• _Task brief_: Please recast the stretch of the entries below from the line containing "Inventory (SOVI)." through the line containing "Horizontal freezers: top-mounted camera", both included, as a JSON list of strings with one string per line, leaving out any blank lines.

---- Supplied entries

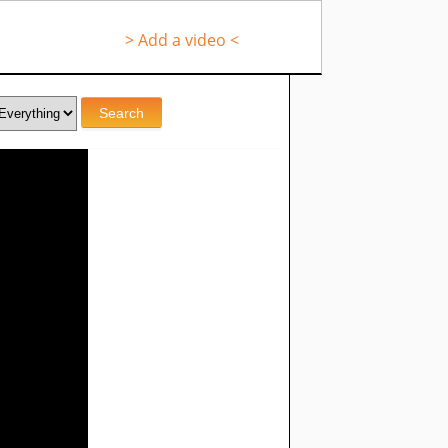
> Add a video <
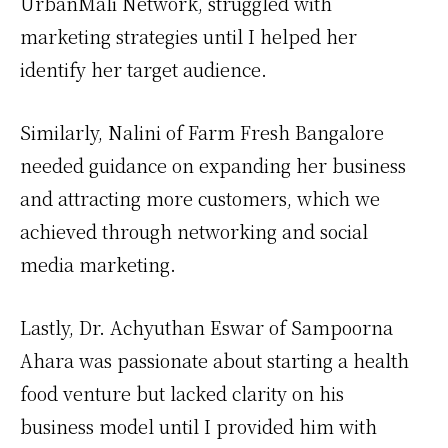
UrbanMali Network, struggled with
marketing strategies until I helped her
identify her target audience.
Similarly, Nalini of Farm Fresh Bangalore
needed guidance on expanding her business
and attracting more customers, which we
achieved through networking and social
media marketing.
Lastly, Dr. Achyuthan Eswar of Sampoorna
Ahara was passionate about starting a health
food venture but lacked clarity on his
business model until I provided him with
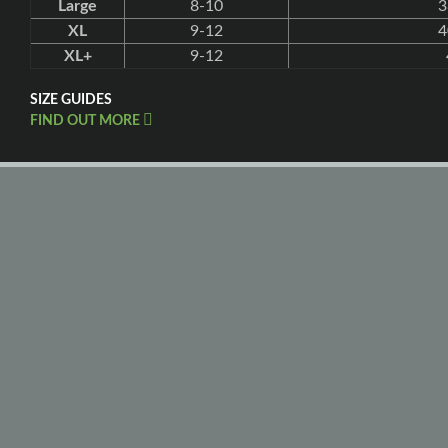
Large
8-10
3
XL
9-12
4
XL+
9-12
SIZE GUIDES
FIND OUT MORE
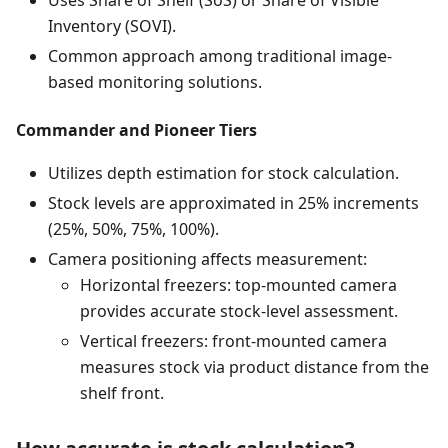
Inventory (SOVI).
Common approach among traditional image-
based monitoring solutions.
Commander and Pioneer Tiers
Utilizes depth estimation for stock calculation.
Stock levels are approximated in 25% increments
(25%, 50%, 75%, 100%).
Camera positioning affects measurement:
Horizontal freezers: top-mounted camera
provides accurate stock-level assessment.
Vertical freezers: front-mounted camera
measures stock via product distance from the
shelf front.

--------

• _Worked solution_:
[
  "Inventory (SOVI).",
  "Common approach among traditional image-",
  "based monitoring solutions.",
  "Commander and Pioneer Tiers",
  "Utilizes depth estimation for stock calculation.",
  "Stock levels are approximated in 25% increments",
  "(25%, 50%, 75%, 100%).",
  "Camera positioning affects measurement:",
  "Horizontal freezers: top-mounted camera"
]